EXERCISE GOAL: Using the records below, give again exactly the lines from the line that contains "approach you prefer:**" through the line that contains "not lose it.**", both ends included, and only those.

DATA:

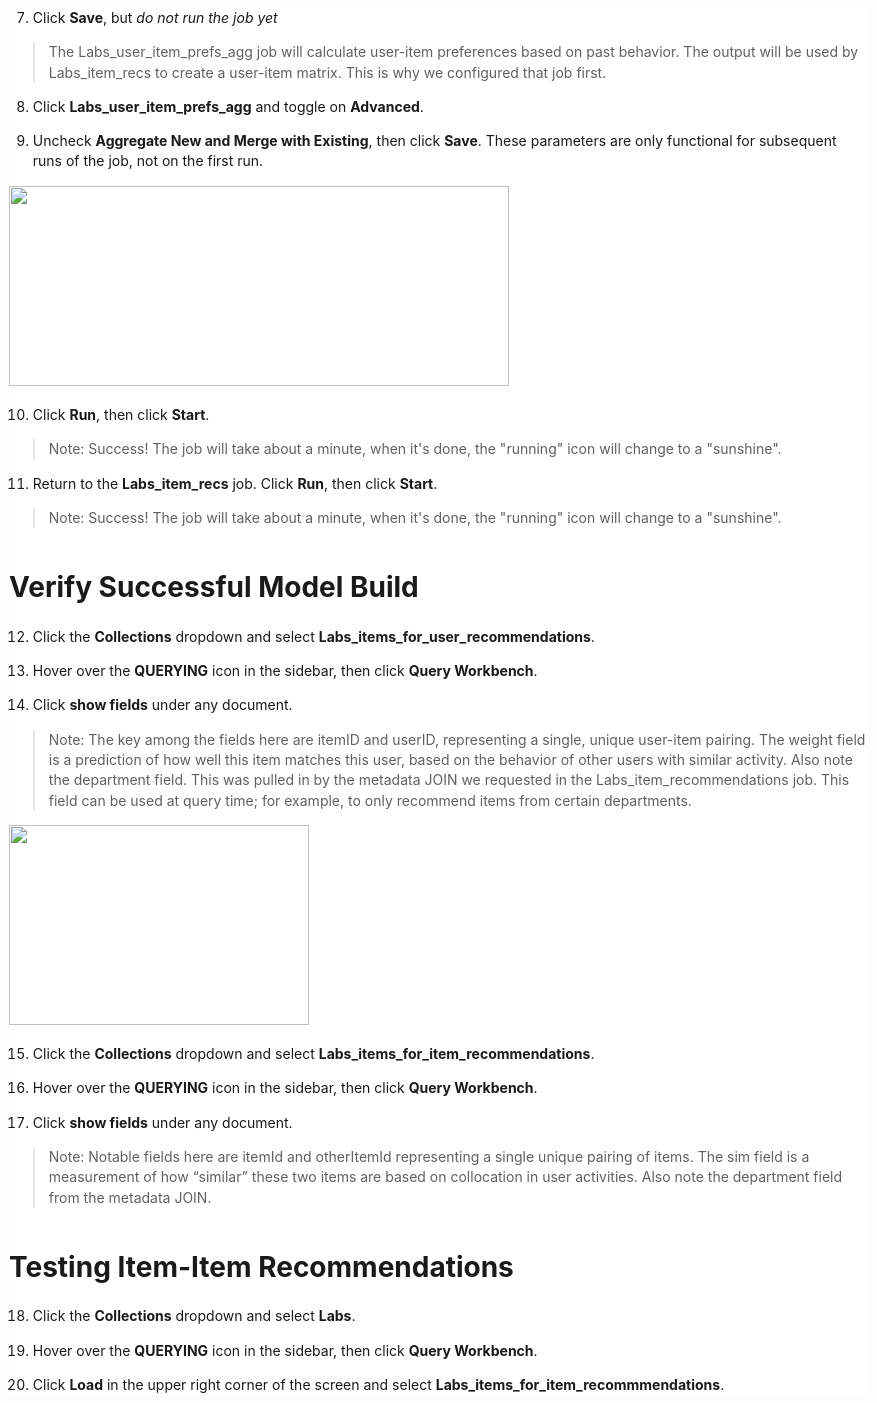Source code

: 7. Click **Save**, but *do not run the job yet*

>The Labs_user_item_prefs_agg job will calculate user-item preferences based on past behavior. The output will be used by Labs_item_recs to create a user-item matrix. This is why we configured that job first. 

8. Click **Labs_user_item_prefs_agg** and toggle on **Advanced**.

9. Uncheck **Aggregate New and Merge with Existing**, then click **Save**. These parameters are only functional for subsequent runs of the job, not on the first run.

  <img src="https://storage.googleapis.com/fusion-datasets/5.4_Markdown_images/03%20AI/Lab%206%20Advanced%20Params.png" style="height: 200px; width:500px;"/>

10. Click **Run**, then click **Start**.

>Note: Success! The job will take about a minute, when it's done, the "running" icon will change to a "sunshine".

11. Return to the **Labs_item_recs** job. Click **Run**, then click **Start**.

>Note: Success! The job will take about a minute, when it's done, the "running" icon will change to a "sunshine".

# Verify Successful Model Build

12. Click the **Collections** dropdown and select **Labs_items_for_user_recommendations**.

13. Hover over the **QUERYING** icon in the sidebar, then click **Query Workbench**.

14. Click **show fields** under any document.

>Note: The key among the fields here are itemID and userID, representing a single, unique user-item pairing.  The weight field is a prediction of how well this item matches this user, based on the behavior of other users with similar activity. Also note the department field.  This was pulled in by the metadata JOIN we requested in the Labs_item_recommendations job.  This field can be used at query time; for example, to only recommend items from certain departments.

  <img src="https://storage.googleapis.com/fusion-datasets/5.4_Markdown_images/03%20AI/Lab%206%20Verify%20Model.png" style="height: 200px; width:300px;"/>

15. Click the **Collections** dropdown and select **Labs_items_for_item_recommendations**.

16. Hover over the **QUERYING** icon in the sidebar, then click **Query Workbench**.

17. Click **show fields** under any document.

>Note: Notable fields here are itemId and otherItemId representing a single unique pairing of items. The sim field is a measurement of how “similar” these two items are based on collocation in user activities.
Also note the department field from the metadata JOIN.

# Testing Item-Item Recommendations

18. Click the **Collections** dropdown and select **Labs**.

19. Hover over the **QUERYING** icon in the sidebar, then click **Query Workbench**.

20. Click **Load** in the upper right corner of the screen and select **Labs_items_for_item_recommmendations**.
* * *
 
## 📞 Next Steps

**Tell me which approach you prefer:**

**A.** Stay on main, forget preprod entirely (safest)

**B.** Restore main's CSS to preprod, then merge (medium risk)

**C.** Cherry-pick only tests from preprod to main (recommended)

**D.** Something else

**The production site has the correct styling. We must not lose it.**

RESPONSE BELOW:
**Tell me which approach you prefer:**

**A.** Stay on main, forget preprod entirely (safest)

**B.** Restore main's CSS to preprod, then merge (medium risk)

**C.** Cherry-pick only tests from preprod to main (recommended)

**D.** Something else

**The production site has the correct styling. We must not lose it.**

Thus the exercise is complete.